L’idée d’harmonie se faisait jour pour moi, malgré les incessantes bagarres et défaites, au mieux lors des moments de soumission familiale à la croyance. Là, dans l’église, l’autre morpion ne pouvait pas se jucher sur moi pour que je prononce mes vœux de soumission pendant qu’il me cracherait un peu dessus – du coup j’ai d’autant plus adoré la musique qu’elle paraissait le lieu des félicités conjugables.
Tous ensemble.
Comme au foot.
Mais un peu plus tard dans l’existence enfantine, j’ai constaté que les concerts de musique de chambre, dans la salle Stravinski abandonnée depuis des décennies à la poussière, place de l’Emp…
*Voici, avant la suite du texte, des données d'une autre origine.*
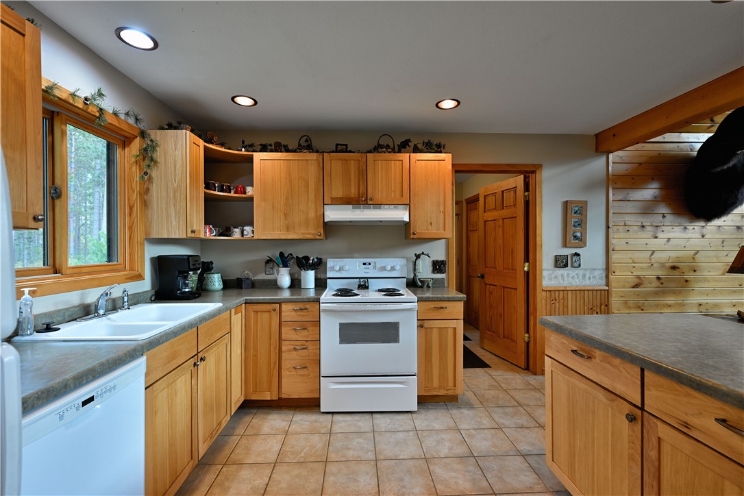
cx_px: 372
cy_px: 248
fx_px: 331
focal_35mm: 16
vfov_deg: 73.7
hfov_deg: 96.7
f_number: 5.6
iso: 200
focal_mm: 16
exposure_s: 1/15
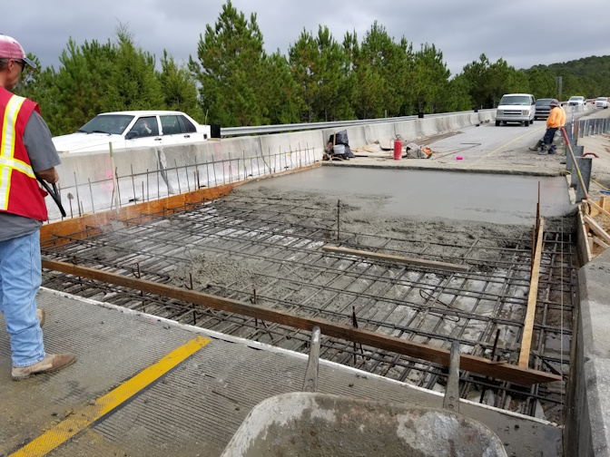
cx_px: 305
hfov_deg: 67.3
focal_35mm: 26
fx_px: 458
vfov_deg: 53.1
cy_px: 228
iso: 50
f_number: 1.7
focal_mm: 4.25
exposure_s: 1/1664
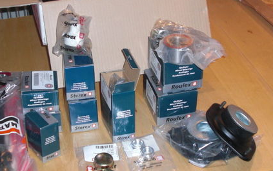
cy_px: 63
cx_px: 102
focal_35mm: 69
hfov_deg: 29.7
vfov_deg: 18.8
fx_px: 513
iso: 200
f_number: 3.1
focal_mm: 7.6
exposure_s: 1/60
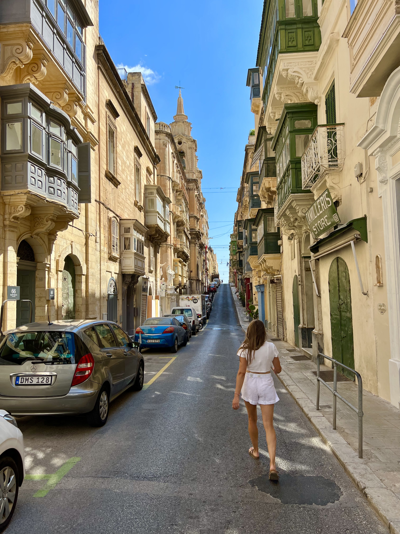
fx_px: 401
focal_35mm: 26
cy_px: 267
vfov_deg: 67.3
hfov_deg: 53.1
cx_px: 200
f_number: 1.5
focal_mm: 5.7
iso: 50
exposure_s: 1/2915
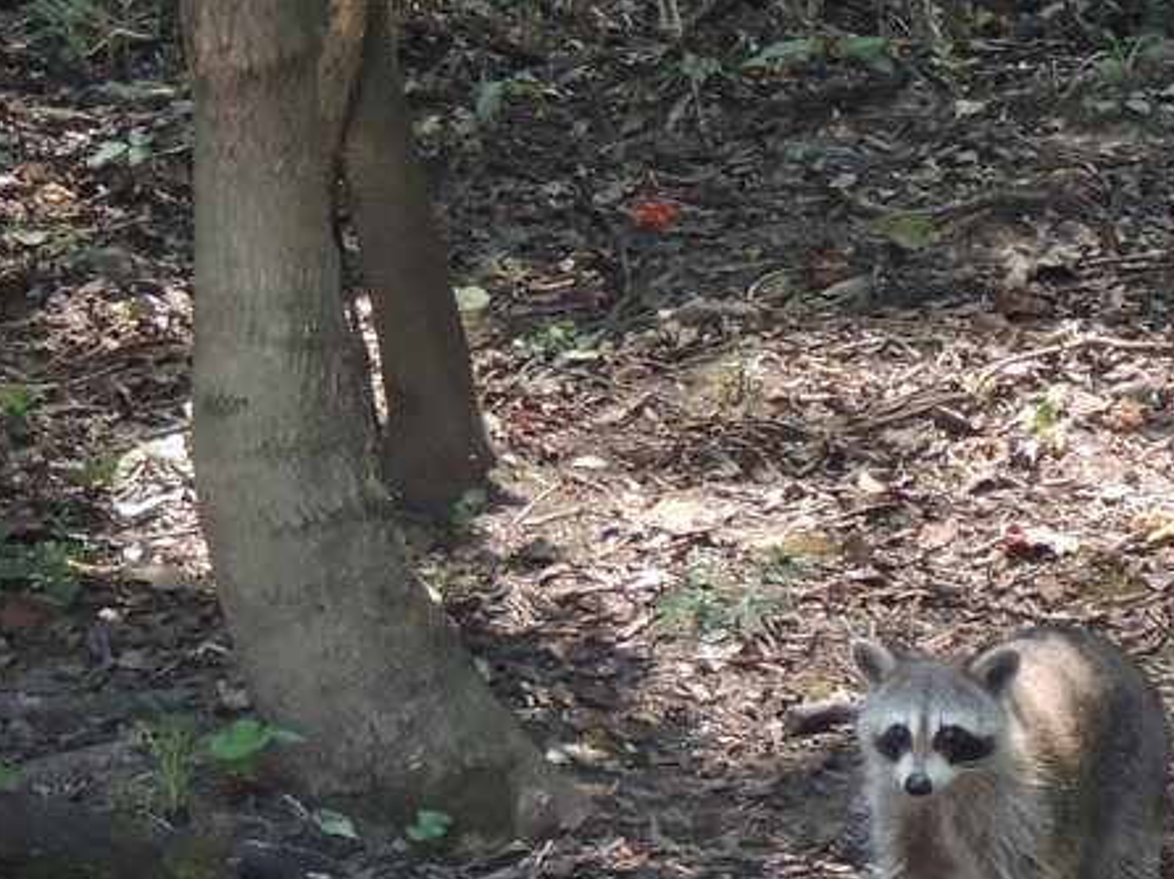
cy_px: 289
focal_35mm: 488
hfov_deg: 4.1
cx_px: 1543
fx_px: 16542
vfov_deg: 3.0
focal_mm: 30.3
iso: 640
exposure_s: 1/250
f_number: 4.5
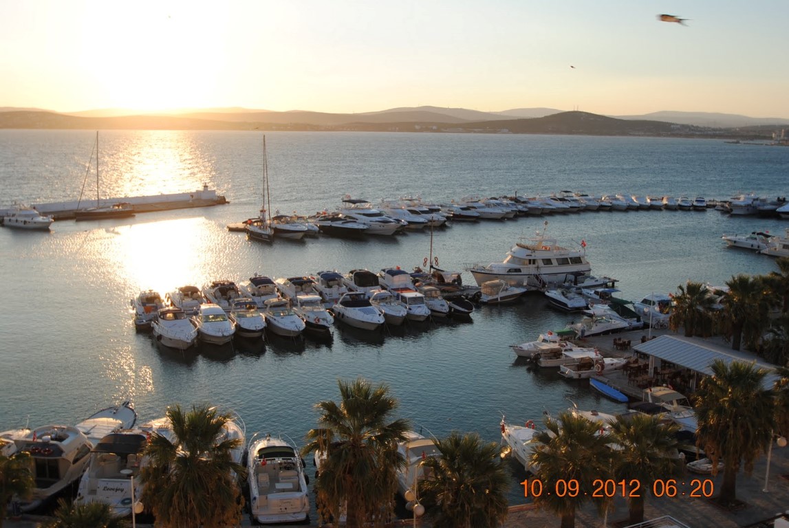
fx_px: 790
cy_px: 264
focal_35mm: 36
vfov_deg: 37.0
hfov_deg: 53.1
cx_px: 394
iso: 100
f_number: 5.6
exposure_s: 1/200
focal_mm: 24
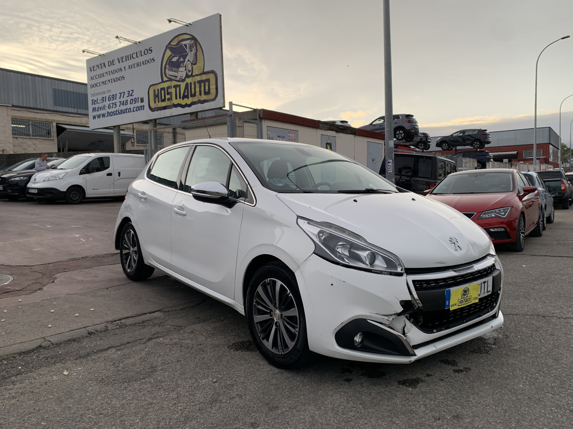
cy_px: 214
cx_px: 286
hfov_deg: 67.3
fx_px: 430
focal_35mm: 26
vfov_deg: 53.1
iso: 25
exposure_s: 1/190
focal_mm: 4.25
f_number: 1.8
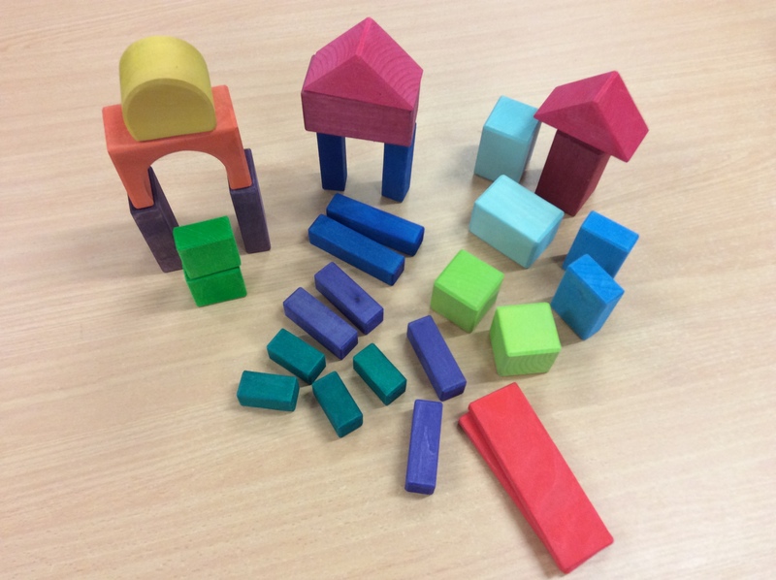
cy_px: 290
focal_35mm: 32
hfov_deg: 56.9
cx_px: 388
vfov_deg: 44.1
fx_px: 716
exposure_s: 1/25
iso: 80
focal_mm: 3.3
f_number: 2.4
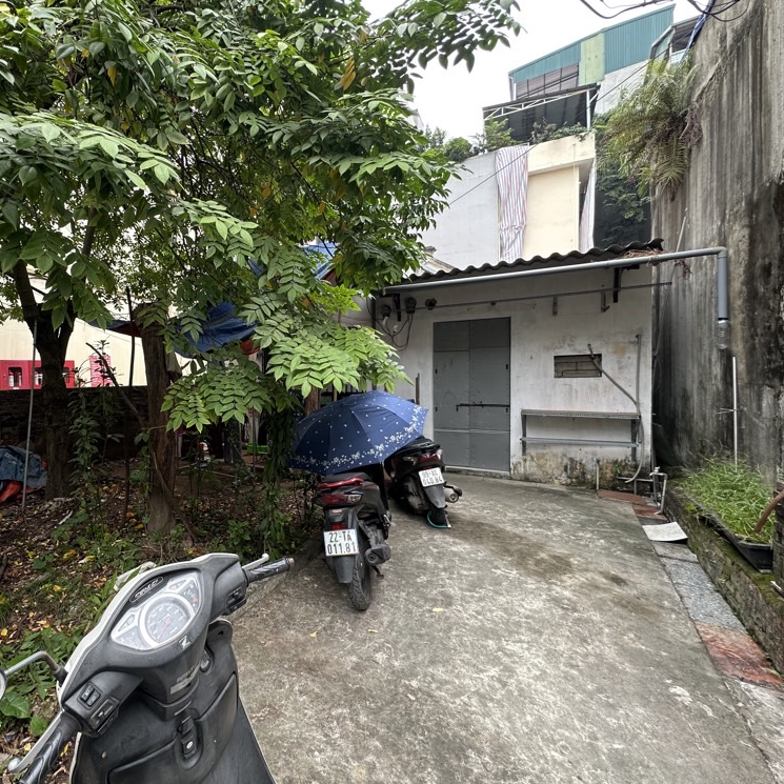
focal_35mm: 17
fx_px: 436
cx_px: 248
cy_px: 388
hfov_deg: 80.6
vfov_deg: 84.0
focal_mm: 2.22
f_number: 2.2
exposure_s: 1/99
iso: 64
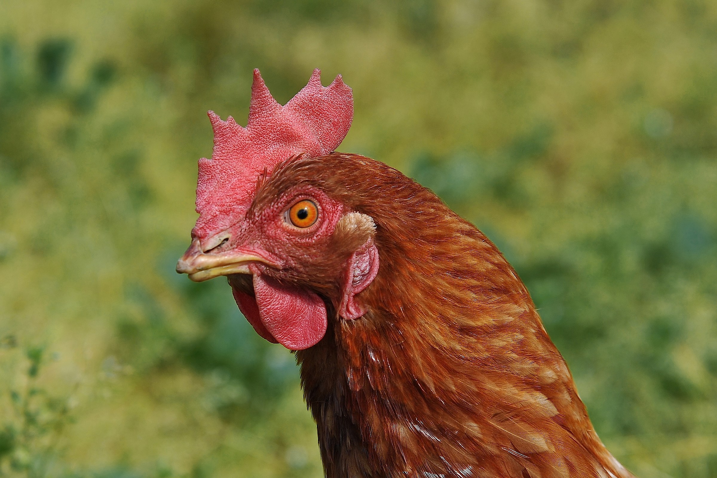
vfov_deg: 11.4
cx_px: 358
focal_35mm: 120
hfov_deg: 17.1
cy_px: 239
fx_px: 2390
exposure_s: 1/400
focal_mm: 120
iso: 200
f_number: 6.3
pardon, place de la République à Strasbourg, permettaient également l’apaisement des distorsions de puissance : la modestie du métier de mon père ne l’empêchait pas de saluer les tycoons strasbourgeois d’alors, propriétaires alternativement d’une Bière ou d’une Banque. Voire d’un château. Mais mélomanes, tous ensemble. Musique soumise qui m’a permis de m’échapper ensuite vers les incroyables arithmétiques de Jean Sebastien Bach : c’est vrai que ça ressemble à un escalier : monter, monter, monter . Vers le grand frère, vers les clergés et leur ordre, vers les tours puissantes des cathédrales, vers le Tout Puissant.
Et ainsi m’enflamme l’idée décolonialisée que 32 millions de pianistes chinois conquièrent les mondes. Pour un apaisement ? Ielles le font depuis quelques décennies déjà. Malgré la différence entre les sémantiques musicales de l’Orient de l’Occident et des moyen Orient et moyen occident (qui doit bien exister quelque part entre le Colorado et le Kamtchatchka ). Qui aurait cru, alors que nos divergences esthétiques sont vertigineuses, étudiées par un certain Daniélou.
Il fallait que ce soit un homonyme du cardinal Daniélou ! Comme si la nature ecclésiale de la réunion des publics sous la houlette de la musique avait, de la rappeuse nigériane à la championne des récitals internationaux, fonction d’unir chacun dans l’oubli des luttes pour l’espace vital.
A la messe de mon enfance, l’autre morpion ne me disputait pas la place sur le banc. J’en étais gré au curé, là-bas, au loin.
Au plan mondial ce serait évidemment, comme l’aurait dit Boris Vian épatant.